中部電力グループは,この変わらぬ使命の完遂に努めると同時に,時代の変化を見据えた新たな価値の創出に挑戦し続けることで,期待を超えるサービスを,先駆けてお客さまへお届けするリーディングカンパニーとして「一歩先を行く総合エネルギー企業グループ」を目指してまいります。
具体的には,次の4つの重点的な取り組みをグループ一丸となって実施してまいります。
① 浜岡原子力発電所における安全性のさらなる向上
② 新たな時代の安定供給
③ 成長に向けた事業基盤の強化と持続的な成長の実現
④ 環境変化に即応できる事業体制・経営基盤の構築

① 浜岡原子力発電所における安全性のさらなる向上
浜岡原子力発電所3・4号機については,新規制基準を踏まえた安全性向上対策を着実に進めるとともに,同基準への適合性を早期に確認いただけるよう,社内体制を強化し確実な審査対応に努めてまいります。5号機については,海水流入事象に対する具体的な復旧方法の検討と並行して,適合性確認審査の申請に向けた準備を進めてまいります。
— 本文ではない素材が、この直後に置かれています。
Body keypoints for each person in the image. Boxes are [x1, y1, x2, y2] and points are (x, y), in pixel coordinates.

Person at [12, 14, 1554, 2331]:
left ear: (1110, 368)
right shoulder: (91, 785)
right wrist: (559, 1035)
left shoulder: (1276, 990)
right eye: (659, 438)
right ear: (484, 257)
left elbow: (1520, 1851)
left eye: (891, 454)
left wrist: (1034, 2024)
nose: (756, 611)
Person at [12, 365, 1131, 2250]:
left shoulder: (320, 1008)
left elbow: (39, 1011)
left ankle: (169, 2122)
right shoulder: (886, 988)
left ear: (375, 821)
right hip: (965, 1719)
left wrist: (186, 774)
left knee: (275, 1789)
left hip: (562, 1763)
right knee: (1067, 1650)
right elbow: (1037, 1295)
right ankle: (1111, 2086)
また,防災体制の整備や教育・訓練の充実を図るとともに,住民避難を含む緊急時対応の実効性向上に向けて,国・自治体との連携を一層強化してまいります。
今後も新規制基準への対応にとどまることなく,浜岡原子力発電所の安全性をより一層高める取り組みを継続的に行い,浜岡原子力発電所を重要な電源として引き続き活用するための準備を進めてまいります。
当社は,これらの取り組みについて,地域をはじめ社会のみなさまに丁寧にご説明するとともに,不安や疑問にしっかりと向き合うことで,一人でも多くの方にご理解をいただけるよう努めてまいります。
② 新たな時代の安定供給
電力の小売全面自由化や送配電事業の法的分離など事業環境が変化する中においても,各カンパニーが役割を果たしつつグループ内で連携し,バランスの取れた電源構成を実現するとともに,地球環境に配慮した,良質なエネルギーを安定的にお届けしてまいります。
発電カンパニーにおいては,安価なベース電源である石炭火力の武豊火力発電所5号機の開発を着実に進めております。また,再生可能エネルギーについても導入拡大に向けた取り組みを引き続き推進してまいります。
電力ネットワークカンパニーにおいては,中部地域の安定供給に必要な予備力・調整力を確保するとともに,中立性・公平性を確保しつつ,高い電力品質と低廉な託送料金が両立できるよう努めてまいります。また,再生可能エネルギーの接続可能量の増大に努めるとともに,天候等による発電出力の変動に適切に対応してまいります。
販売カンパニーにおいては,供給力を安定的に確保し,お客さまに良質なエネルギーサービスを確実にお届けしてまいります。
③ 成長に向けた事業基盤の強化と持続的な成長の実現
電力・ガスの小売全面自由化などの環境変化を好機と捉え,成長の加速に向けた取り組みを進めてまいります。
販売カンパニーにおいては,競争力のある料金メニューや新たなサービスの創出,電力・ガスをワンストップでお届けするガス&パワーの積極的な展開など,お客さまの期待を超えるサービスをお届けいたします。また,既存の販売体制に加え,大阪ガスと共同で設立したCDエナジーダイレクトを通じて首都圏における電力・ガス販売および暮らしやビジネスに関わるサービスの提供を加速してまいります。
発電カンパニーにおいては,JERAを通じて,柔軟性・経済性・安定性に優れた燃料調達を実現することなどにより競争力を強化していくとともに,海外発電・エネルギーインフラ事業などにおいても事業規模を拡大してまいります。また,既存火力発電事業については,平成31年4月の事業統合に向けて必要な準備を進めてまいります。これらの統合効果を活用してJERAをグローバルなエネルギー企業体へ成長させることで,国際競争力のあるエネルギーの安定供給と,中部電力グループの企業価値向上を目指してまいります。
今後もこれらの取り組みにとどまることなく,エネルギー事業で培った当社の強みを活かした新しい成長分野を確立し,将来的に収益の柱へと育ててまいります。
④ 環境変化に即応できる事業体制・経営基盤の構築
事業環境の変化に対応し持続的な成長を実現するため,各カンパニーへのさらなる機能移管による自律的な事業体制の構築を行うとともに,送配電事業の法的分離を見据え,発販分離型の事業モデルへの移行を検討してまいります。また,IoTやAI等の新たな技術も活用した事業基盤の強化,経営効率化のさらなる深掘りやリスクマネジメントの強化などを行ってまいります。
今後とも,お客さまや社会からの信頼が事業運営の基盤であることを肝に銘じ,コンプライアンス経営を徹底するとともに,良き企業市民としての社会的責任(CSR)を完遂し,お客さまや株主・投資家のみなさまに信頼,選択されるよう努め,地域社会の発展にも貢献してまいる所存です。